Stored data
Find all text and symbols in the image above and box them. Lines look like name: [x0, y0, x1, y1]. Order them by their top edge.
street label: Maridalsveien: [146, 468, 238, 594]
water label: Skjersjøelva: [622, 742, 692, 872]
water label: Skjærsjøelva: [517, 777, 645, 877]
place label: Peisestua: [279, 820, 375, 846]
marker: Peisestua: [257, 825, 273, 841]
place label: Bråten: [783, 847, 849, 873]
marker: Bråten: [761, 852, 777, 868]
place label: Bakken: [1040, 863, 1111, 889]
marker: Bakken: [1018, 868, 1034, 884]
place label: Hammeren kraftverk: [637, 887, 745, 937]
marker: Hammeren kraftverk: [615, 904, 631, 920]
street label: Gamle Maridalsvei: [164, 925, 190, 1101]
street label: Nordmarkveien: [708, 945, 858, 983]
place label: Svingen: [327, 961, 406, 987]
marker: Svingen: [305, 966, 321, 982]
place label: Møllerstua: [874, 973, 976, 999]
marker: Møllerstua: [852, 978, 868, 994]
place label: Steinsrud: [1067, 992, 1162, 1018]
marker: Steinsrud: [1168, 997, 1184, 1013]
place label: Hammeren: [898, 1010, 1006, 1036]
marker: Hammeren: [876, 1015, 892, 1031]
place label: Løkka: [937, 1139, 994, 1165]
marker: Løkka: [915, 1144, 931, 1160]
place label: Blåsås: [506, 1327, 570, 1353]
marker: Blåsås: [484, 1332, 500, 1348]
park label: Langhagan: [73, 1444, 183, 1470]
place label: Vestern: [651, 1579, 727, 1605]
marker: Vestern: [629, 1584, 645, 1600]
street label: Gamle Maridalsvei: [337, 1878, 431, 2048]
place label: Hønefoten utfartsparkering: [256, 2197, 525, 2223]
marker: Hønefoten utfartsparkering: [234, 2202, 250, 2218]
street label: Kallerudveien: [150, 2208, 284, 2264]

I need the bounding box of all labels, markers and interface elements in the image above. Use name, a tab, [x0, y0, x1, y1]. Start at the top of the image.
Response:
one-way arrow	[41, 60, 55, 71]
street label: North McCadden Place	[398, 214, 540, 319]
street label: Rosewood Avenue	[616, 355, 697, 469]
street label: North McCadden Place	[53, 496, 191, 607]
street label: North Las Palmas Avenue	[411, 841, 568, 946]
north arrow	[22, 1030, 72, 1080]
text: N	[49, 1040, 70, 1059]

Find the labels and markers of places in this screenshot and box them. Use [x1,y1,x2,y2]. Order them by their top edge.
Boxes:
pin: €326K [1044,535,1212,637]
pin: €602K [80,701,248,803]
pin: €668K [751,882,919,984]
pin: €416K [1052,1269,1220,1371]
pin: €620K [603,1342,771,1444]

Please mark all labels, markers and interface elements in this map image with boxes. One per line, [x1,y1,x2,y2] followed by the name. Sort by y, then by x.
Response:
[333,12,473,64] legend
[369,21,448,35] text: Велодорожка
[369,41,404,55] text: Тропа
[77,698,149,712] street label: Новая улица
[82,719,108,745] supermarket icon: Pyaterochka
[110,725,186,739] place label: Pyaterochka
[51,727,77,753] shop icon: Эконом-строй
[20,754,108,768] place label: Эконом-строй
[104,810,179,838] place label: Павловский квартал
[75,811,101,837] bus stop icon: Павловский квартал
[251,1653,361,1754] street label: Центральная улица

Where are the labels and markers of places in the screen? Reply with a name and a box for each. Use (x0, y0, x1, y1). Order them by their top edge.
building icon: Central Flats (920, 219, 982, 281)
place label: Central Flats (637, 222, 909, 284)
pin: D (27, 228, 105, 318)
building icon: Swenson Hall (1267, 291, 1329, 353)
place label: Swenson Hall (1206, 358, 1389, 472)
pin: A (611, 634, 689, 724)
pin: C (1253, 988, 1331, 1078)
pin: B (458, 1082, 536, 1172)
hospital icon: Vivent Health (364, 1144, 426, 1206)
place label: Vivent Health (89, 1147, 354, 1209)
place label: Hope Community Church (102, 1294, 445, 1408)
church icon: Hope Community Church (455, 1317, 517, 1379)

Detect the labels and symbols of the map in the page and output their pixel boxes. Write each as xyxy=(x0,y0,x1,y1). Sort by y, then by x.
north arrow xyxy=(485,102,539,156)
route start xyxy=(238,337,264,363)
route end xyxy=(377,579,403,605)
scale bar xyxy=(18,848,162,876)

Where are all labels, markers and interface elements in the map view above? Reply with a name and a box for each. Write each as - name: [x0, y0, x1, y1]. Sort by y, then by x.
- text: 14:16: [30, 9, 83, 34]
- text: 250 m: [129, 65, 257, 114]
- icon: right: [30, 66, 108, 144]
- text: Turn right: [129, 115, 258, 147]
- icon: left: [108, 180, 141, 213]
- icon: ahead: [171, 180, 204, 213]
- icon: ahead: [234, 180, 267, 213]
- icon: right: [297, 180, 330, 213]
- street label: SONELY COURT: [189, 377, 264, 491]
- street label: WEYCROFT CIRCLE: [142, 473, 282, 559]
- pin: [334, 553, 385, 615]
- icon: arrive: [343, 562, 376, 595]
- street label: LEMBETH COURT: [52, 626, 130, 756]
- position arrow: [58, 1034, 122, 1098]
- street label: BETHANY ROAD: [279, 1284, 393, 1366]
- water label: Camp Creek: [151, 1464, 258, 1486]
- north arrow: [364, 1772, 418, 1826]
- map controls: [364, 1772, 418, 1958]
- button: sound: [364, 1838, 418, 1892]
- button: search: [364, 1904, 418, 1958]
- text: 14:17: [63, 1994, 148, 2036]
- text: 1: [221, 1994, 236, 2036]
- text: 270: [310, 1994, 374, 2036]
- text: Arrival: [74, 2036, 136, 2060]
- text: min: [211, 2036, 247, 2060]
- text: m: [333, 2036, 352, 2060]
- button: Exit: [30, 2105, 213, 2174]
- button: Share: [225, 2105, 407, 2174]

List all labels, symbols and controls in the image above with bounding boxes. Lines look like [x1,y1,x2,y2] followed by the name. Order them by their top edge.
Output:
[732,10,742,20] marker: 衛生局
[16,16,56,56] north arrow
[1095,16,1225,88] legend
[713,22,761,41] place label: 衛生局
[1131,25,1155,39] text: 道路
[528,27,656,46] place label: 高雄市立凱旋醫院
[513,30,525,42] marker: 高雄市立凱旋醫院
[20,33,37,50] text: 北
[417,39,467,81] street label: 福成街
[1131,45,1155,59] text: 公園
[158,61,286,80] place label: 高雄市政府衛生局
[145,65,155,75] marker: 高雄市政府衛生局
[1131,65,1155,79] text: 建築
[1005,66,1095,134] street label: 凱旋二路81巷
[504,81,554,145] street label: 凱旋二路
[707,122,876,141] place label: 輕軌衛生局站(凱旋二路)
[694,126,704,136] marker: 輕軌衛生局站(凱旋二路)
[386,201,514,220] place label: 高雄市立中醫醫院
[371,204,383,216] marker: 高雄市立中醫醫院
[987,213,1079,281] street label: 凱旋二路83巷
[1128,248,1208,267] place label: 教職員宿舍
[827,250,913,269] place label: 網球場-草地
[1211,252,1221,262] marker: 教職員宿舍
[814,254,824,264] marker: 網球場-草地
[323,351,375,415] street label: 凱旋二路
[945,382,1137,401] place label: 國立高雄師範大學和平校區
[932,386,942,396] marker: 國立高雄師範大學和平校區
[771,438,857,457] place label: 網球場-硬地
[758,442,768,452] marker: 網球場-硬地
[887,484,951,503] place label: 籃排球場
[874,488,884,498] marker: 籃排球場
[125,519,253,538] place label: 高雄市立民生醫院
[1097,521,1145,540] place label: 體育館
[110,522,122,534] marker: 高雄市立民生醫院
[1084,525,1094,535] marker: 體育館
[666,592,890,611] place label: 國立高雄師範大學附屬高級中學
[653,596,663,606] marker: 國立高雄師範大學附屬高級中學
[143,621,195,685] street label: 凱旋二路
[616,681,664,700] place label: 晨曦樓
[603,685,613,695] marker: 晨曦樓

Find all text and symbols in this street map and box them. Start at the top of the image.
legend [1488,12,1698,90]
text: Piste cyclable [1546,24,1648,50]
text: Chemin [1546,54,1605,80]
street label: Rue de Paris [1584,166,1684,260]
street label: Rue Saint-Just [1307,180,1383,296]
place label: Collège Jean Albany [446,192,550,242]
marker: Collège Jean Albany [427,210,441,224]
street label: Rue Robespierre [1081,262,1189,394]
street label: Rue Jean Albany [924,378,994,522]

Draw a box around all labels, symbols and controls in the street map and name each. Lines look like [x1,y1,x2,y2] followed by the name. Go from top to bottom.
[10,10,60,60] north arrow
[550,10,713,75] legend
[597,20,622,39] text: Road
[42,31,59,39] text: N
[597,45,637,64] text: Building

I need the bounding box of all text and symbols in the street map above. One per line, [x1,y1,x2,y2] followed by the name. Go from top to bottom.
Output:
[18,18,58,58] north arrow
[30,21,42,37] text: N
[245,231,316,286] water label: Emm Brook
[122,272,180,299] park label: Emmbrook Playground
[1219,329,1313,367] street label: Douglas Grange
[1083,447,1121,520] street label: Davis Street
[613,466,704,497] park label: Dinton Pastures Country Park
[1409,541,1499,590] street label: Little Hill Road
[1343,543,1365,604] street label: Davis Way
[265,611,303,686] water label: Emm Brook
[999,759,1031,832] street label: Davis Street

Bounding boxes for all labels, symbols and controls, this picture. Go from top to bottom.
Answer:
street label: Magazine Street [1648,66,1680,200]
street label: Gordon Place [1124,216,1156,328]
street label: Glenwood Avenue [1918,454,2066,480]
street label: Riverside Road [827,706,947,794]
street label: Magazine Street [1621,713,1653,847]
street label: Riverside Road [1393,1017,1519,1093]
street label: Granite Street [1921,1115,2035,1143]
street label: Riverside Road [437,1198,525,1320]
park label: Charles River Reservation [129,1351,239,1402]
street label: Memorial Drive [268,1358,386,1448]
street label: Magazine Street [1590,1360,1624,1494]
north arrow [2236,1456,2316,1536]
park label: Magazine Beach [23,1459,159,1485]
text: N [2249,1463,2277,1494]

YOUR TASK: List every line above that contains the word "need".

RESPONSE TO THE TASK:
I need the bounding box of all labels, markers and interface elements in the image above. Use name, a tab, [x0, y0, x1, y1]. Start at the top of the image.
I need the bounding box of all text and symbols in the street map above. One per line, [x1,y1,x2,y2] followed by the name. Go from top to bottom.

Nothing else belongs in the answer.